Il grano separato dalla pula e ripulito nell’aia da ulteriori impurità veniva messo in sacchi e trasportato al villaggio con un cavallo (“assomare”, cioè caricare sul cavallo una “soma”, ovvero un carico di grano), oppure mediante un carro.
Dal momento che ciascuno coltivava il grano necessario alle proprie riserve familiari, non vi erano veri e propri granai. Il grano veniva ammucchiato in un angolo qualunque, dopo aver imbevuto la terra di aceto, in modo tale da tenere lontani gli insetti nocivi (specialmente il punteruolo del grano).
Secondo una credenza popolare, rilevata dal linguista Max Leopold Wagner, per tenere lontani i parassiti occorreva disporre sul mucchio del grano (oppure nel recipiente in cui si disponevano le granaglie) la falce “a picu a susu”, ovvero con la punta e i denti rivolti verso l’alto.
Le quantità più consistenti di grano si conservavano in contenitori cilindrici fatti di canne intrecciate, o, specialmente nel Campidano, con stuoie di giunco ciascuna delle quali veniva arrotolata e legata in modo tale da formare un cilindro. Questi recipienti erano denominati in area campidanese “òrrius”, “lòssia”/“lùscia”; logudorese “òrrios”.
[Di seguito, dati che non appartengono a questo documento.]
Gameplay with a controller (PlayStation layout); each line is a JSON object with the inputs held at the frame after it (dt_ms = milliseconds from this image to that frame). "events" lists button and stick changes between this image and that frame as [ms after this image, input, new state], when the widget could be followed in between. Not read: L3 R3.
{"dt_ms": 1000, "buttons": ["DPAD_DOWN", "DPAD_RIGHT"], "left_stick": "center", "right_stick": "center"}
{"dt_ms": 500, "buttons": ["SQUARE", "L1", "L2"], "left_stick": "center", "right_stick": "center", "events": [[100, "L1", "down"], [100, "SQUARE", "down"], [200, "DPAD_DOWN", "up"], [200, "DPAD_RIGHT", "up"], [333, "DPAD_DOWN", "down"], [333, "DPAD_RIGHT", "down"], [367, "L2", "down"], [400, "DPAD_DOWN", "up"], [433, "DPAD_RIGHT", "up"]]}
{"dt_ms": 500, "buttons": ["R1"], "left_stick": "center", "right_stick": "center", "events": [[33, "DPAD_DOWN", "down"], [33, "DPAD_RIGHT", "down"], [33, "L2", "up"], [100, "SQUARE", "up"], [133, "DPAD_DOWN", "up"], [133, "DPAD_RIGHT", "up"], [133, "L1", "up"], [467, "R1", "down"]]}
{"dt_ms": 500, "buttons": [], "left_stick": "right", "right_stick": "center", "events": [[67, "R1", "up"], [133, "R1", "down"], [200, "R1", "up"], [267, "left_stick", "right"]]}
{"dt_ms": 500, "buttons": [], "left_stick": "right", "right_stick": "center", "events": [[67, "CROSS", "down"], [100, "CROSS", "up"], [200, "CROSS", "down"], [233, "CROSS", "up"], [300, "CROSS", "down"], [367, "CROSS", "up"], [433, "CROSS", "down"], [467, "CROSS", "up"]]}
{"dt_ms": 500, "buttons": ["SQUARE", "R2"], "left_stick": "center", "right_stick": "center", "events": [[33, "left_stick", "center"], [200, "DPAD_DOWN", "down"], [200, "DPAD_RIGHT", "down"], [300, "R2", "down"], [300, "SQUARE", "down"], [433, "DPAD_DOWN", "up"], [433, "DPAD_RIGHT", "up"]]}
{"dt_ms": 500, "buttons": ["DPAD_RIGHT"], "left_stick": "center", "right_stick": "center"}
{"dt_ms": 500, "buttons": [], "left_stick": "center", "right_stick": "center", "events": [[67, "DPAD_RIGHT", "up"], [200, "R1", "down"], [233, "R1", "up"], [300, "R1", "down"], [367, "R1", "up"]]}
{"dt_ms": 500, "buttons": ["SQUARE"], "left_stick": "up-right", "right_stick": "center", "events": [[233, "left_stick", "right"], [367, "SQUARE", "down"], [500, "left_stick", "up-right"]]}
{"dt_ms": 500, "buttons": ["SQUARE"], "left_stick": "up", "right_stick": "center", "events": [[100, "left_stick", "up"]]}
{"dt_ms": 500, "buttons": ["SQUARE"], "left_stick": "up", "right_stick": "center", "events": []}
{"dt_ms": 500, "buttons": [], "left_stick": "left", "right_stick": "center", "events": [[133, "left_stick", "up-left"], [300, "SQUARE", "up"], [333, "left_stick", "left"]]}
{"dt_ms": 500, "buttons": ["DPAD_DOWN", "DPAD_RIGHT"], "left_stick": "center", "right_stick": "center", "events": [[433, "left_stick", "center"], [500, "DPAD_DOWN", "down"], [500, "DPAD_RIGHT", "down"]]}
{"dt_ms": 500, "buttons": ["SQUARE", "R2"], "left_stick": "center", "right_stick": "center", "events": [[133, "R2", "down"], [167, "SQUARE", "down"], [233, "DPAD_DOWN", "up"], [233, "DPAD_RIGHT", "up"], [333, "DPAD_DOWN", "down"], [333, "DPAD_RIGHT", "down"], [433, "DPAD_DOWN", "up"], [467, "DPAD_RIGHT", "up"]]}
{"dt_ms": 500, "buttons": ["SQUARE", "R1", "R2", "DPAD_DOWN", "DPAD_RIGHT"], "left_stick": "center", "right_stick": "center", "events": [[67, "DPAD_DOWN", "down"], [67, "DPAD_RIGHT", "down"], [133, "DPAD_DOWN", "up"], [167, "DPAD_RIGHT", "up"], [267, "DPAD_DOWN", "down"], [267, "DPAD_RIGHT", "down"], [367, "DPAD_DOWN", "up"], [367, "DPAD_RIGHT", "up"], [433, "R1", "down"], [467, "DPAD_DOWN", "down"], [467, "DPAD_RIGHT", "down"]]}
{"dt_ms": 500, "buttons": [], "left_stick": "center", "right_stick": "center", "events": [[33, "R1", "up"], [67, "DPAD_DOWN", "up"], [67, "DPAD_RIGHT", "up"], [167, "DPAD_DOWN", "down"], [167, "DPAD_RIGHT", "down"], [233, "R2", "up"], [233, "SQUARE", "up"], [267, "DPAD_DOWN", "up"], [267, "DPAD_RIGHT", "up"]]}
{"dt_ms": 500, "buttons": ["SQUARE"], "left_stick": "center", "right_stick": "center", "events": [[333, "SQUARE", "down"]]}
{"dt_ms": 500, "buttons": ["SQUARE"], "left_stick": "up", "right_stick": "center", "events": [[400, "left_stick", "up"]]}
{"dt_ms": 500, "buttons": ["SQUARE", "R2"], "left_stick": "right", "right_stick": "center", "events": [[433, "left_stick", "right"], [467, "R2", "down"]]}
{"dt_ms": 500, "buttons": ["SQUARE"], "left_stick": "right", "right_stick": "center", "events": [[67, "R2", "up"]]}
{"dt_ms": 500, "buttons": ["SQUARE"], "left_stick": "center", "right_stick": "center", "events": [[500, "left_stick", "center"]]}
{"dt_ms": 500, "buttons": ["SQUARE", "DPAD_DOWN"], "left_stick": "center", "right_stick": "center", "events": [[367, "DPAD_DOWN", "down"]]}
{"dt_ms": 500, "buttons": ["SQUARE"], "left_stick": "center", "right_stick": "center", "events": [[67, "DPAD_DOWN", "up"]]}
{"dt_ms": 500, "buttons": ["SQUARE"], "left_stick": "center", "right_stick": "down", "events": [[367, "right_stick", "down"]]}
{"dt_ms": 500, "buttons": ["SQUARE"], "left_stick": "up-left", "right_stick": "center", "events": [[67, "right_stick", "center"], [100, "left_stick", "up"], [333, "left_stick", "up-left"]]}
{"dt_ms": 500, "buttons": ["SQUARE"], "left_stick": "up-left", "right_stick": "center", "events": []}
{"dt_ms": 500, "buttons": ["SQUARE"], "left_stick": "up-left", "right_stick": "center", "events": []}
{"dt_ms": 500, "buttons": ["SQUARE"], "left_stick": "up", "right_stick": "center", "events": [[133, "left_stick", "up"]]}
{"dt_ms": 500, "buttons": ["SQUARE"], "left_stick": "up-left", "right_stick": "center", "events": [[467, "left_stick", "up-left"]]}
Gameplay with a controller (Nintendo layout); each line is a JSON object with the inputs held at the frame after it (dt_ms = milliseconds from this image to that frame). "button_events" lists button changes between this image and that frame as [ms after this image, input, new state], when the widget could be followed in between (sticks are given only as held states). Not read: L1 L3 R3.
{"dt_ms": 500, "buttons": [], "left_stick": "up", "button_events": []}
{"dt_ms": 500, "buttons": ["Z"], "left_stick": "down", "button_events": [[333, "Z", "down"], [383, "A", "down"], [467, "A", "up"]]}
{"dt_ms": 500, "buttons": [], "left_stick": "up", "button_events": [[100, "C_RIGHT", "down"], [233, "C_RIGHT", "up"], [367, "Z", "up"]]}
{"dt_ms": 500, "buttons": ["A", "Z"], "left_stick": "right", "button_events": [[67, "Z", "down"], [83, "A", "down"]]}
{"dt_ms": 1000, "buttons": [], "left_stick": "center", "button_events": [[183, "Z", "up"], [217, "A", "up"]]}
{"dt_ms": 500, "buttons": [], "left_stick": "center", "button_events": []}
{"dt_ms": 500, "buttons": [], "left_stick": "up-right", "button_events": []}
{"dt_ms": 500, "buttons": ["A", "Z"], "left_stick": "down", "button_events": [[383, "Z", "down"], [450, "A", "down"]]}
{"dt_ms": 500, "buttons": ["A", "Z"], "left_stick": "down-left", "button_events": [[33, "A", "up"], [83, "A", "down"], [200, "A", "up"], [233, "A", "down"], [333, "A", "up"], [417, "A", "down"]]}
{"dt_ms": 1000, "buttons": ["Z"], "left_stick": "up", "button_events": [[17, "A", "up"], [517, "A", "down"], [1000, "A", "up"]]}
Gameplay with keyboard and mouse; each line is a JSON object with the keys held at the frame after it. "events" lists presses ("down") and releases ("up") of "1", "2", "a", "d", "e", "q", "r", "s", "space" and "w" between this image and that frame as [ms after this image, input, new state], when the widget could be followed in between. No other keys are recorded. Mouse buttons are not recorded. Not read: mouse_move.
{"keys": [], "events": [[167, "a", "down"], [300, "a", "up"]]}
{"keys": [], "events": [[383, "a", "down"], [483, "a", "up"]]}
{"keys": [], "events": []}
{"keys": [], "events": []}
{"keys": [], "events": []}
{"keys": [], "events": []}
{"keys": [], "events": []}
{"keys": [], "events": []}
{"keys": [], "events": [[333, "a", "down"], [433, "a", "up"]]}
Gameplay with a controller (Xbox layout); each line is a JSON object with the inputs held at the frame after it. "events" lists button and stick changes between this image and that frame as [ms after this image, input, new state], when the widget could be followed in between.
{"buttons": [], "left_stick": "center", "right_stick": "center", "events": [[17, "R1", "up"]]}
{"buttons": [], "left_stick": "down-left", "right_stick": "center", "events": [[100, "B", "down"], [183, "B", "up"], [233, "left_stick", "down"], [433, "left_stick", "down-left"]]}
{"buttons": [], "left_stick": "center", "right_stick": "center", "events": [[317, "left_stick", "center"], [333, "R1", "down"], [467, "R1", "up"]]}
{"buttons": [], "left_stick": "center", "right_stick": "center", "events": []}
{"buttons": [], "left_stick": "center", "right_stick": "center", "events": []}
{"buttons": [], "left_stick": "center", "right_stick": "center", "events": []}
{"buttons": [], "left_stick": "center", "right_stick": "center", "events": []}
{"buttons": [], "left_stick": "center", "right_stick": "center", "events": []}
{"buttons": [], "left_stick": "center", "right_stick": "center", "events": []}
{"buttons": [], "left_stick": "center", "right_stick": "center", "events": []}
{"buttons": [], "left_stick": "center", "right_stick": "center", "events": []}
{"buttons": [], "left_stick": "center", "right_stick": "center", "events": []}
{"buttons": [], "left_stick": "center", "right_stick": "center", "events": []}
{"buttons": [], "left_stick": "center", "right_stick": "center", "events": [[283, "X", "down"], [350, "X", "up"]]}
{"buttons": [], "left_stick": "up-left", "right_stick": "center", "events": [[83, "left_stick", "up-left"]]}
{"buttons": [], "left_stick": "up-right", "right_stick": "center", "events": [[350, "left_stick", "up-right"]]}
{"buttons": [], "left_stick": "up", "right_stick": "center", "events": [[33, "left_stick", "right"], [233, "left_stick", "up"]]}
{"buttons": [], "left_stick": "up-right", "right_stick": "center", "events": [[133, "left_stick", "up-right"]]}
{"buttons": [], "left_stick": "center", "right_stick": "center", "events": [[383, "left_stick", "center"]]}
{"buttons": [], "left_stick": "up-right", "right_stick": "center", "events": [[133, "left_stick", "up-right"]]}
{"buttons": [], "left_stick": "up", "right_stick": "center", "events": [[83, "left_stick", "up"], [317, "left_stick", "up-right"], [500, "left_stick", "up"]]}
Essendo aperti sul fondo i contenitori or ora descritti poggiavano o sulla terra ben imbevuta di aceto, oppure su una base di legno. A qualche palmo dal suolo è incisa nel contenitore un’apertura quadrangolare, che permetteva di prelevare comodamente il grano quando esso non scendeva più da solo.
Specialmente i rivenditori di Milis (Oristano), che praticavano il commercio itinerante in tutta l’Isola, vendendo queste stuoie e altri prodotti (arance e vernaccia) specie in occasione delle feste paesane e campestri. Sono certamente milesi i venditori ambulanti ritratti nell’olio su tela di Giuseppe Biasi intitolato La grande festa campestre (1910-1911) con le loro arance e stuoie intrecciate.
La conservazione del grano portato dalle aie prendeva il nome di “incùngia” (e simili) ed era accompagnato da un momento festivo di carattere conviviale, durante il quale si festeggiava il raccolto, momento culminante dell’annata agraria.